Lets build static chart first. Pick line chart, and add data manually:

To keep it interactive you will need to use JSON feeds option.
Important: works for static snapshot, for live updates (i.e. update real time) it requires paid version of app.

Data should be in the proper JSON format with sheets as outer dimensions (similar to spreadsheets in Infogram), followed by rows and columns.
[[["Index of Happiness","09:00","10:00","11:00","12:00","13:00"],["Eden",794,404,301,563,406],["Shambhala",470,940,142,575,294],["Avalon",332,914,860,616,741],["Camelot",351,686,720,447,467],["El Dorado",863,353,612,872,533],["Atlantis",382,882,240,320,420]]]
Here is the API link which returns JUST data, without other meta information (snapshot created date, etc). You will have to use this in Infogram tool when prompted “Enter JSON feed URL” (replace challenge with your ID):
https://api.dataplatform.lt/snapshots/latest/json/?challenge_id=459
You can inspect results here. Here is example which would produce data in required format in data platform
import requests
import json
def get_last_snapshot(challenge_id):
api_url = 'https://data-platform-backend-4ddpl.ondigitalocean.app/snapshots/latest/?challenge_id=%d' % challenge_id
response = requests.get(api_url)
data = response.json()
return data.get('json_data', [])
payroll_data = get_last_snapshot(237)
location = 'Vilnius'
payroll_data = list(filter(lambda p: p.get('location') == location and p.get('salary') == 'Bruto' and p.get('company_status') == 'With', payroll_data))

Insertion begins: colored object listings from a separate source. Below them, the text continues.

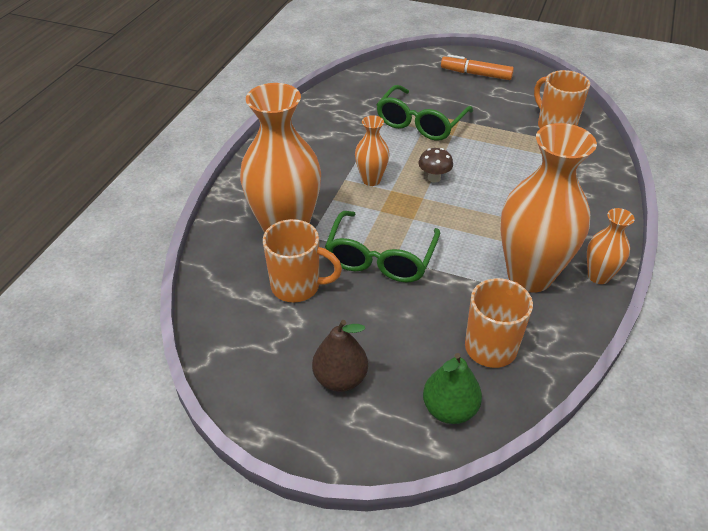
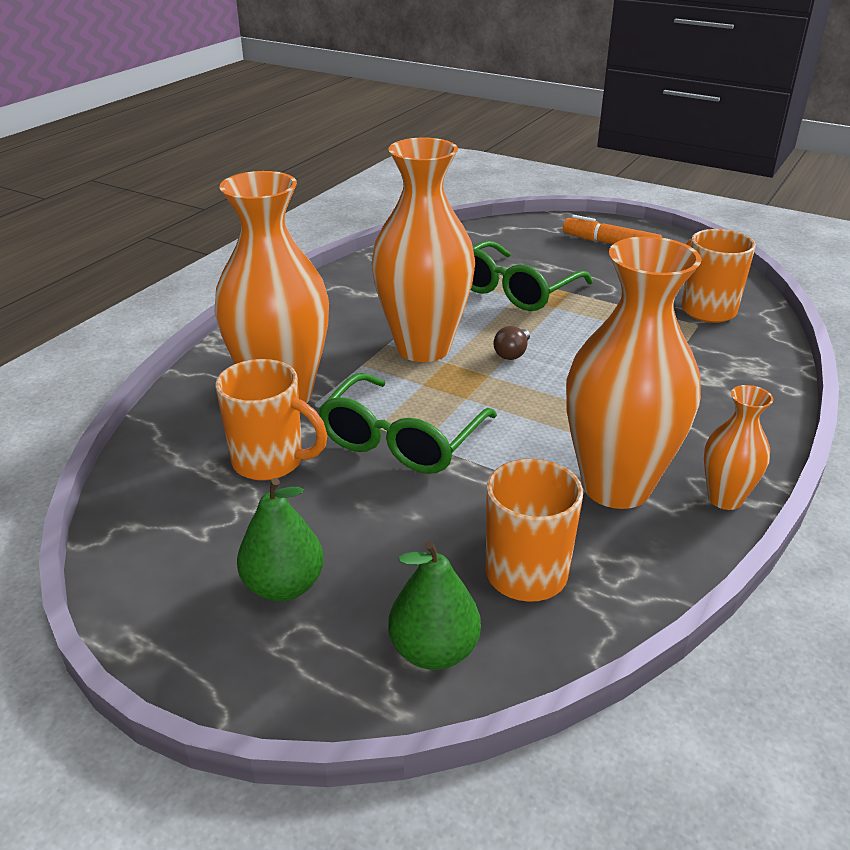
camera: 10 degrees right, 10 degrees down
(340, 378) = (284, 586): brown pear -> green pear
(371, 180) = (423, 348): orange vase -> orange vase, size x2.06
(434, 178) = (512, 354): brown mushroom -> brown light bulb

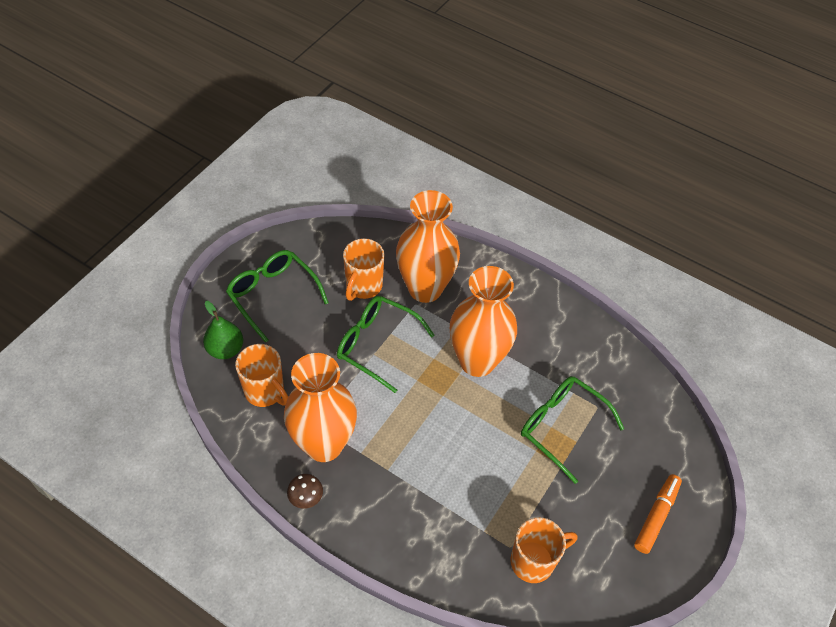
camera: 90 degrees right, 20 degrees up
(284, 586) = (273, 296): green pear -> green glasses
(512, 354) = (468, 412): brown light bulb -> none
(725, 498) = (306, 499): orange vase -> brown mushroom

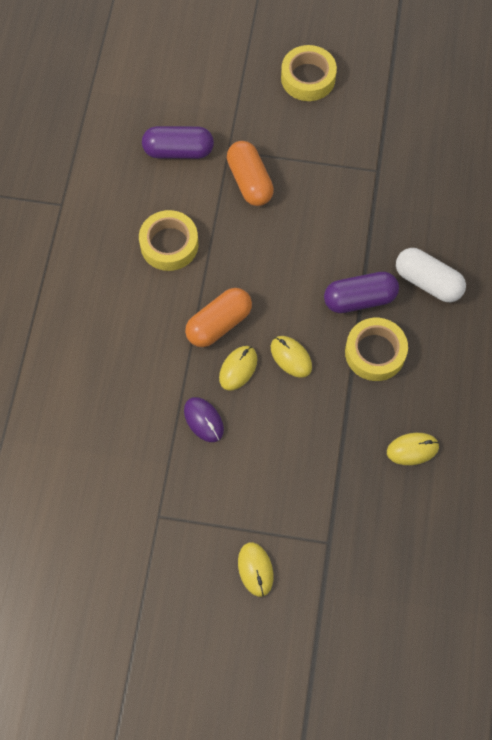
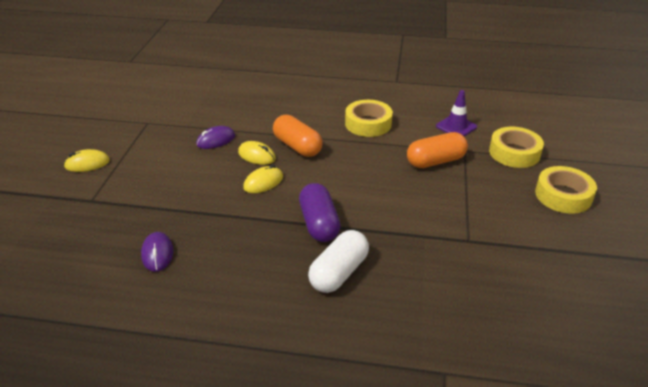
camera: 90 degrees right, 30 degrees down
(178, 151) = (456, 126): purple capsule -> purple traffic cone
(375, 352) = (262, 232): yellow tape -> yellow tape (514, 153)
(412, 449) = (157, 254): yellow mouse -> purple mouse

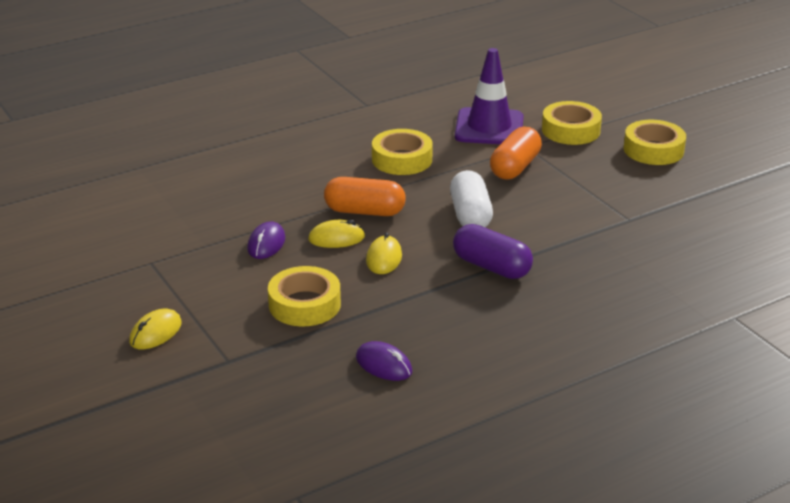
camera: 40 degrees left, 5 degrees down
(178, 188) = (304, 304): none -> yellow tape
(338, 272) = (565, 294): white capsule -> white capsule (470, 215)
(456, 126) = (489, 127): purple traffic cone -> purple traffic cone, size x1.69

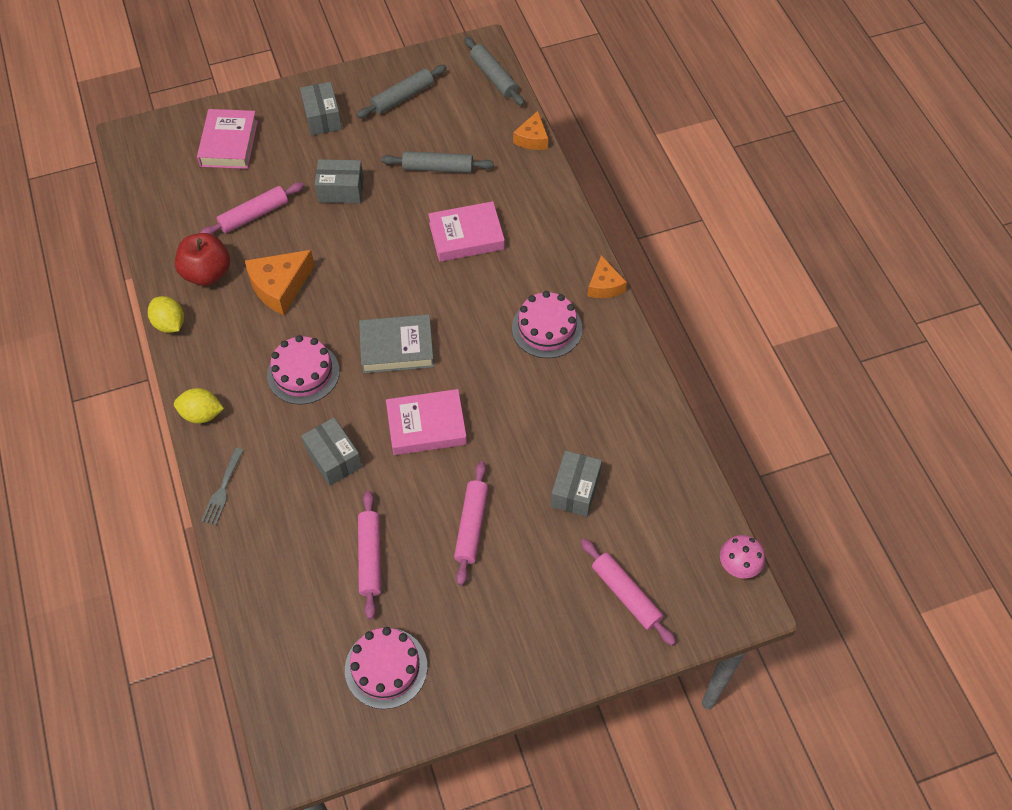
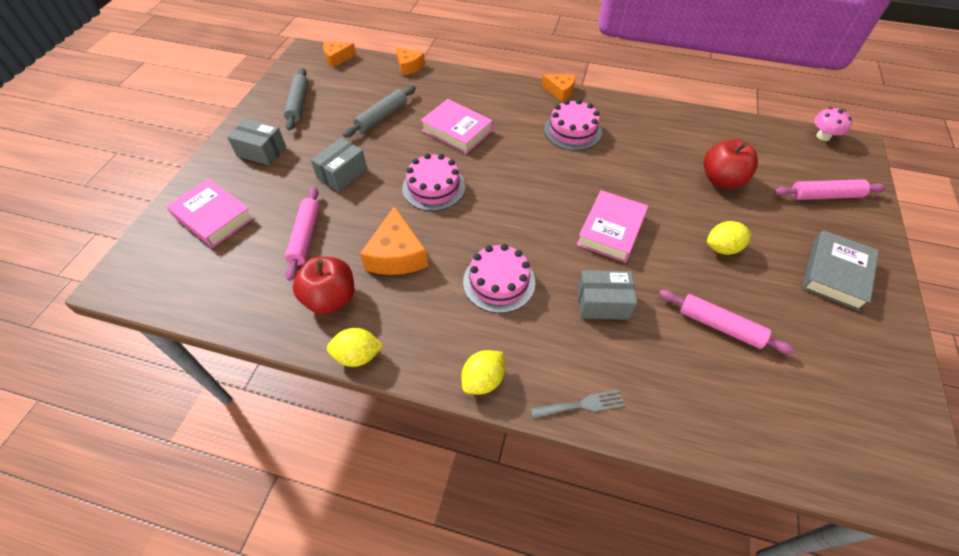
camera: 55 degrees left, 5 degrees down
(222, 490) = (582, 405): grey fork -> grey fork turned 60 degrees counterclockwise
(386, 668) = (840, 369): pink cake -> pink cake (434, 187)
(397, 348) = (523, 213): grey book -> grey book (835, 274)
(466, 236) = (457, 131): pink book -> pink book turned 75 degrees counterclockwise
(471, 526) = (722, 248): pink rolling pin -> yellow lemon
(494, 77) = (337, 58): grey rolling pin -> orange cheese
(575, 490) = (721, 180): grey box -> red apple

payroll_data.sort(key=lambda d: d.get('date'))
results = []
results.append(['Data', 'Alga'])
for item in payroll_data:
results.append([item.get('date'), item.get('value')])
combined_results = [results]
print(json.dumps(combined_results))
Debugging
Lost why your pipeline breaks? Add print statement (typically combining with existing program immediately, for example by throwing exception):
Now check intermediate print results shown in output
Another approach to debug is simply use stderr to print intermediate debug output. The pattern is as following:
import sys
print('This is an error message', file=sys.stderr)
# Output:
# This is an error message
Tip: data platform will only read sys.stdout as an output. You can use this as afeature: if you need to have some print statements (for example, statistics of each step in pipeline), you can route them to stderr.
Index and crawling pipelines
For use cases like listing portals, e-commerce (eshops), typical pattern is having very many pages in the system. Write one pipeline which crawls entire website and produces urls, while other populates data using those urls.
In a lot of cases even in indexing stage, you can find most of required information, so it would be faster. Furthermore, this will require less load on target website and decrease chance of being blocked.
Tip: please refer to section how to reuse data from another pipeline in our plaform.